Identification and validation of Aeluropus littoralis reference genes for Quantitative Real-Time PCR Normalization
Background The use of stably expressed genes as normalizers has crucial role in accurate and reliable expression analysis estimated by quantitative real-time polymerase chain reaction (qPCR). Recent studies have shown that, the expression levels of common housekeeping genes are varying in different tissues and experimental conditions. The genomic DNA contamination in RNA samples is another important factor that also influence the interpretation of the data obtained from qPCR. It is estimated that the gDNA contamination in gene expression analysis lead to an overestimation of the RNA transcript level. The aim of this study was to validate the most stably expressed reference genes in two different tissues of Aeluropus littoralis —halophyte grass at salt stress and recovery condition. Also, a qPCR-based approach for monitoring contamination with gDNA was conducted. Results Ten candidate reference genes participating in different biological processes were analyzed in four groups of samples including root and leaf tissues, salt stress and recovery condition. To determine the most stably expressed reference genes, three statistical methods (geNorm, NormFinder and BestKeeper) were applied. According to results obtained, ten candidate reference genes were ranked based on the stability of their expression. Here, our results show that a set of four housekeeping genes (HKGs) e.g. RPS3 , EF1A , GTF and RPS12 could be used as general reference genes for the all selected conditions and tissues. Also, four set of reference genes were proposed for each tissue and condition including: RPS3 , EF1A and UBQ for salt stress and root samples; RPS3 , EF1A , UBQ as well as GAPDH for recovery condition; U2SURP and GTF for leaf samples.
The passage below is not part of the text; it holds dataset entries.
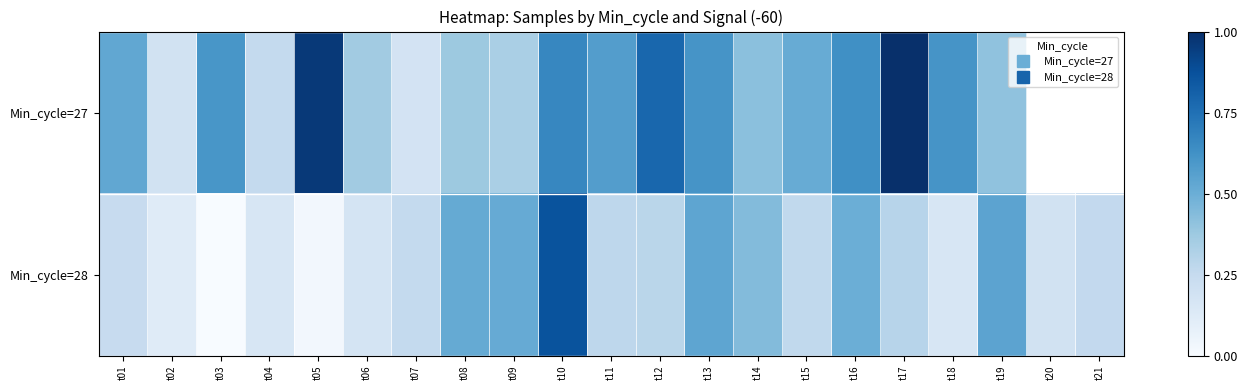

Rank the series at t17 from highest to lowest value.

Min_cycle=27, Min_cycle=28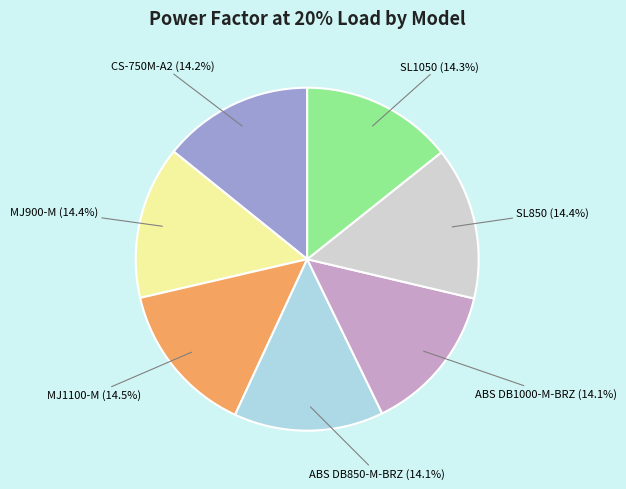

How many slices are in this pie chart?

7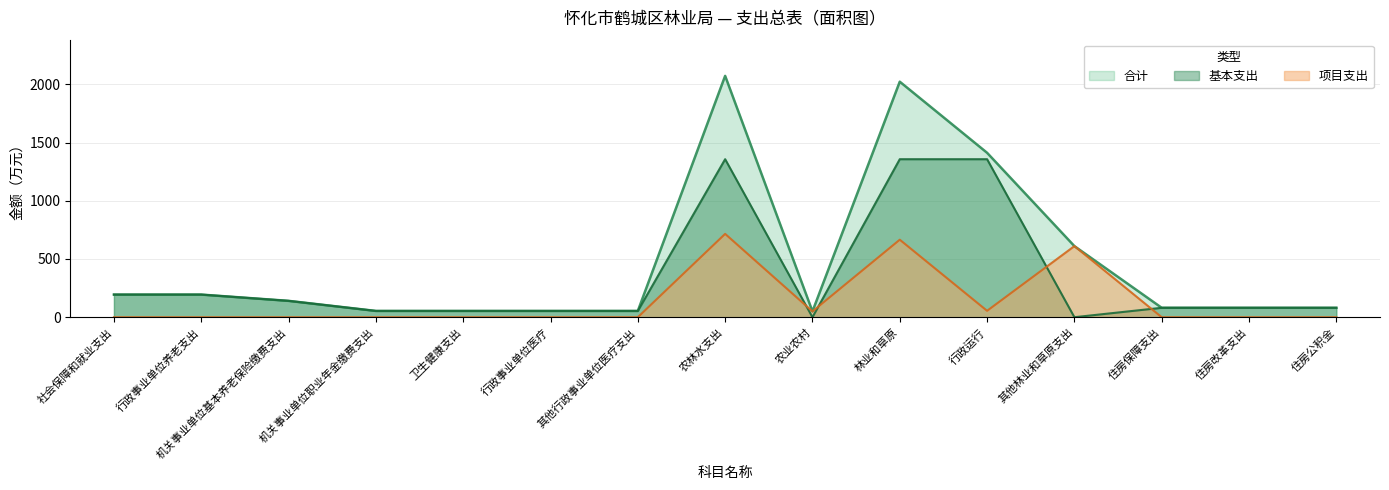

How many lines are shown in the chart?

3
Additionally, for assessing DNA contamination in RNA samples, a set of unique primers were designed based on the conserved region of ribosomal DNA (rDNA). The universality, specificity and sensitivity of these primer pairs were also evaluated in Poaceae. Conclusions Overall, the sets of reference genes proposed in this study are ideal normalizers for qPCR analysis in A. littoralis transcriptome. The novel reference gene e.g. RPS3 that applied this study had higher expression stability than commonly used housekeeping genes. The application of rDNA-based primers in qPCR analysis was addressed.